From Digital Music News:
Motorola Jumps on iTunes Phone: Motorola may have taken the cake Thursday at CES, unwrapping an iTunes-compatible phone. The new mobile device mirrors the functionality of an iPod, syncing digital music collections and borrowing key user interface aspects. Motorola EVP Ron Garriques strutted the phone in front of a packed audience, demonstrating the device as just one of many upcoming, music-focused devices. But Garriques stopped short of offering a live date for the mobile sensation, though most now expect the device to drop within a month. For Garriques, the mobile revolution is ready to behead the web, with the executive pointing to a future when "the internet is no longer visible, and the PC is a peripheral".

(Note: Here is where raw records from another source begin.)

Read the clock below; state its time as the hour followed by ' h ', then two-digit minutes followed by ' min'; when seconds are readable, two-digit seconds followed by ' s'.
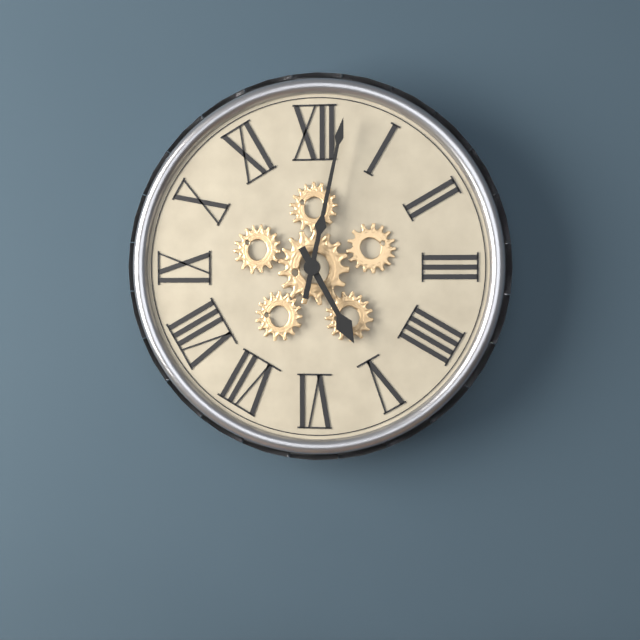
5 h 02 min
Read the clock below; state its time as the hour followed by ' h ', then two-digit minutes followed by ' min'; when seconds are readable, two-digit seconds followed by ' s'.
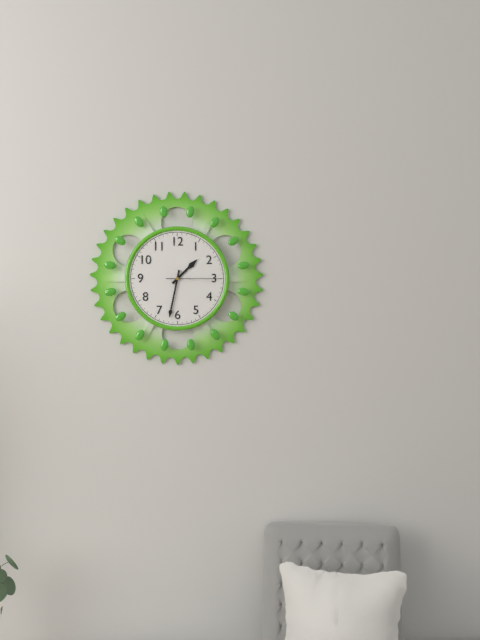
1 h 32 min 15 s
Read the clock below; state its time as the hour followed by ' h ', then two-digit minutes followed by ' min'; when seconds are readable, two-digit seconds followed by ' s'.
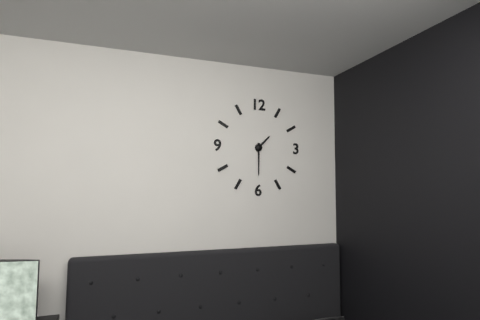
1 h 30 min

While I whole-heartedly agree with that last sentence I can't quite see why people would buy 99cents music downloads on a cell phone / mobile music device, any more than they are / rather - are not - buying it on ITunes - as a gimmick for the first couple of times, yes, but after that... I don't think so. 99cents for SOME tracks, ok, but for every track? For the price of 10 tracks I could subscribe to Sirius of XM for th entire month - and now I can even freeze / time-sift (!!) 6 hours of music, as well. ITunes will find itself outmoded by subscriptions services, tethered download models, and radio-meets-download services.
But then again, neither Apple nor Motorola are about the MUSIC (sorry), they are about selling hardware -- their stuff. Guess where most music on those devices will come from - you guessed it: limewire, bit-torrent, edonkey et al, plus stream-rippers and transcoders will have a field day.
The bottom line: great stuff, Apple + Motorola (and btw, Apple Computer: I just made the switch of using both Macs and PCs) - but where's the economic killer app for the USER?